Bu yaşananlar ışığında eğer ki Sayın Fatih Terim Galatasaray yerine malum takımlardan birinde görev yapsa idi ancak aynı anda şike, ırkçılık, hakeme tükürme ve gayri ahlaki el hareketi yapması halinde, şu an aldığı cezanın bir benzerini alabilecekti.
Son olarak da küfürleri kameralarca tespit edilen, günlerce manşetleri süsleyen Milli Takım Kaptanı sıfatlı şahsın tüm şikayet ve delillere rağmen PFDKya dahi sevk edilmesine ihtiyaç duyulmadığı bir futbol ortamında, maç sonu yayıncı kuruluşa verdiği röportaj görüntüleri ve ses kaydı üzerinden Galatasaray Takım Kaptanının cezalandırılması hususunun yorumunu ise siz Futbol Kamuoyunun vicdanına bırakıyoruz.

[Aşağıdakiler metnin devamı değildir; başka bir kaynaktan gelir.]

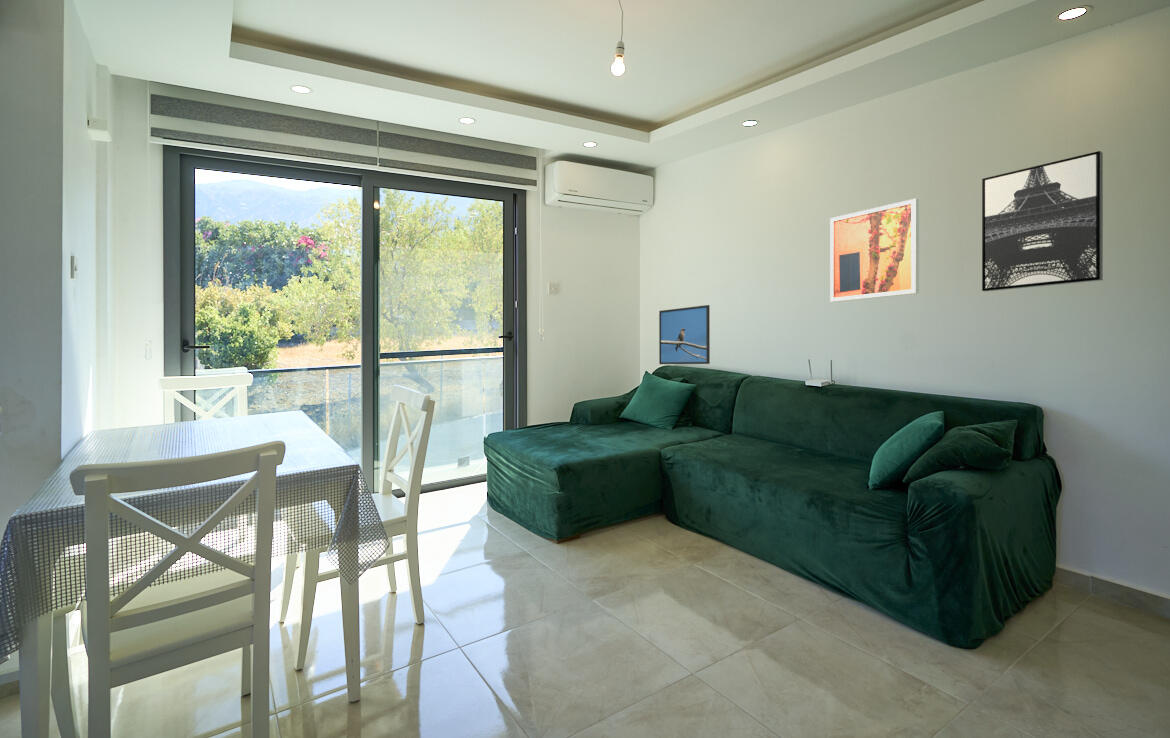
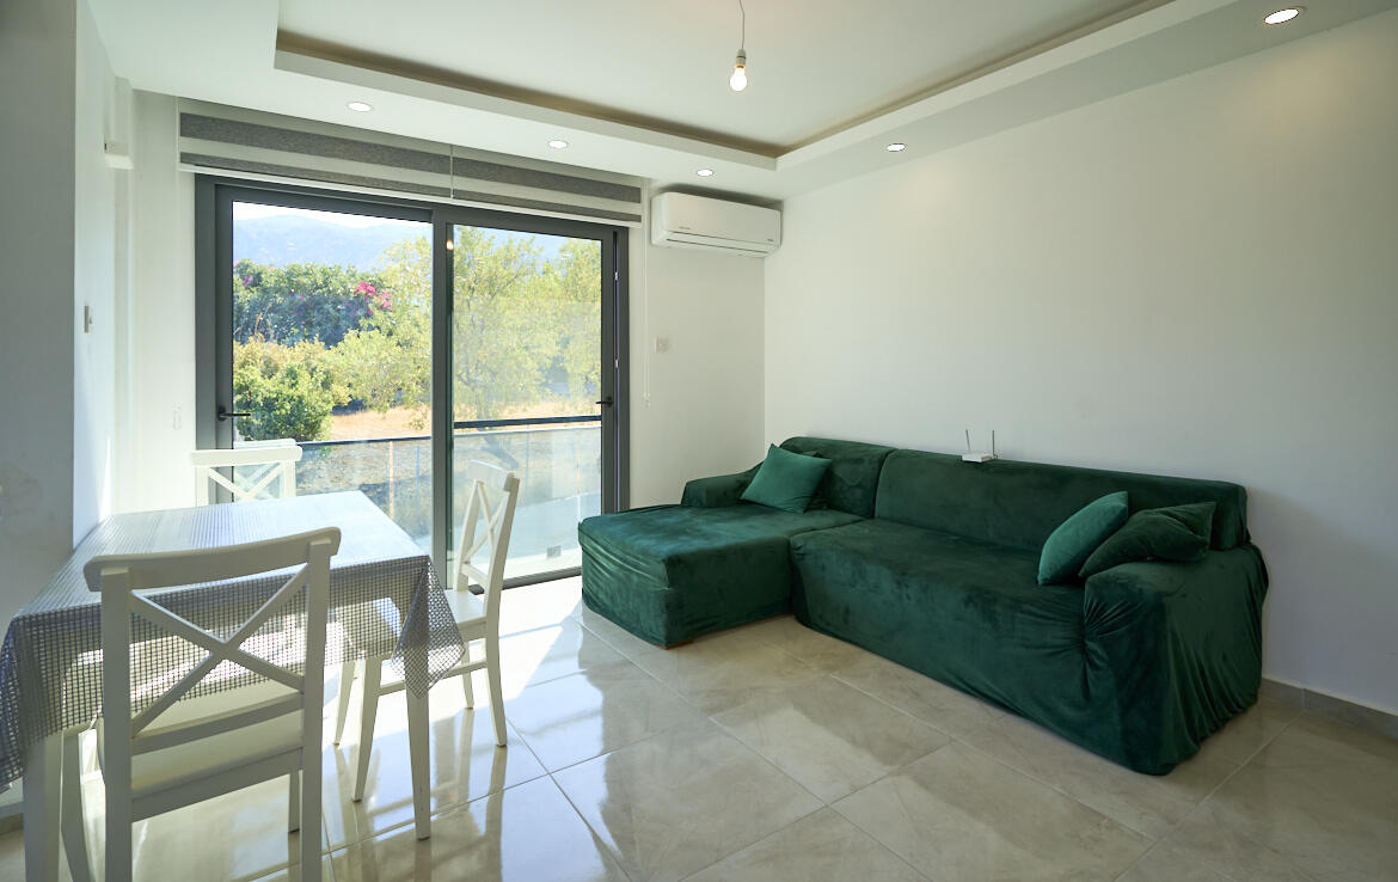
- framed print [658,304,711,365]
- wall art [981,150,1104,293]
- wall art [829,198,920,303]
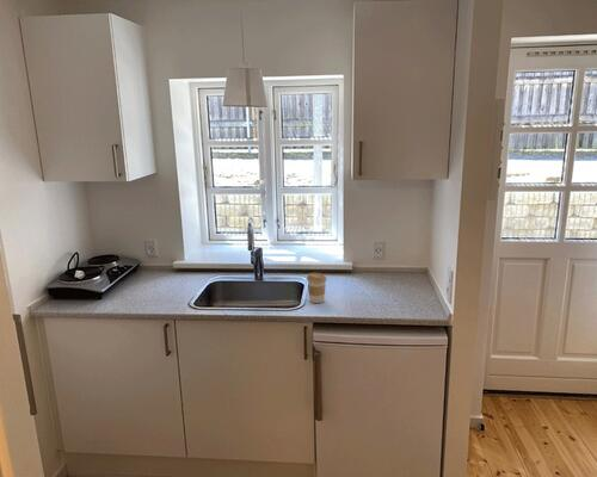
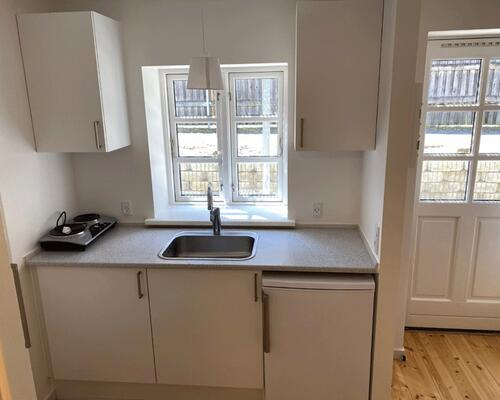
- coffee cup [306,272,327,304]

Bu Federasyon ve kurullarının ısrarla devam ettiği skandalların birkaç kitap sürebilecek boyutta olmasından dolayı yer veremediğimiz tüm detaylara da ultrAslan olarak vakıf konumda olduğumuzu ve Türk Futbolunun selameti için bu çarpık zihniyetin değişmesinin gerekliliğini kamuoyuna bildiriyoruz.
Bugüne kadar defalarca istifaya davet ettik, daha kolay algılayıp icabet etmesi için bir kez de kendi felsefesi ve kendi cümlesiyle Demirören Yönetimine ve futbol yönetimindeki tüm söz sahiplerine sesleniyoruz.
KiŞiLER iLE KURUMLAR AYRILSIN, BU SÜREÇ DEMiRÖREN EKiBiNiN TFFDEN TASFiYESiYLE BAŞLASIN!
şeklinde olan açıklamadır. işin komik tarafı sahaya 2 tane dana atlamış sahaları kapatmamış hocaları bir hakemi bıçaklamadığı kalmış buna rağmen neyin itirazı anlamak mümkün değil? galiba haluk ulusoy'u bekliyorlar. ilginç gerçekten. takdir sizlerin.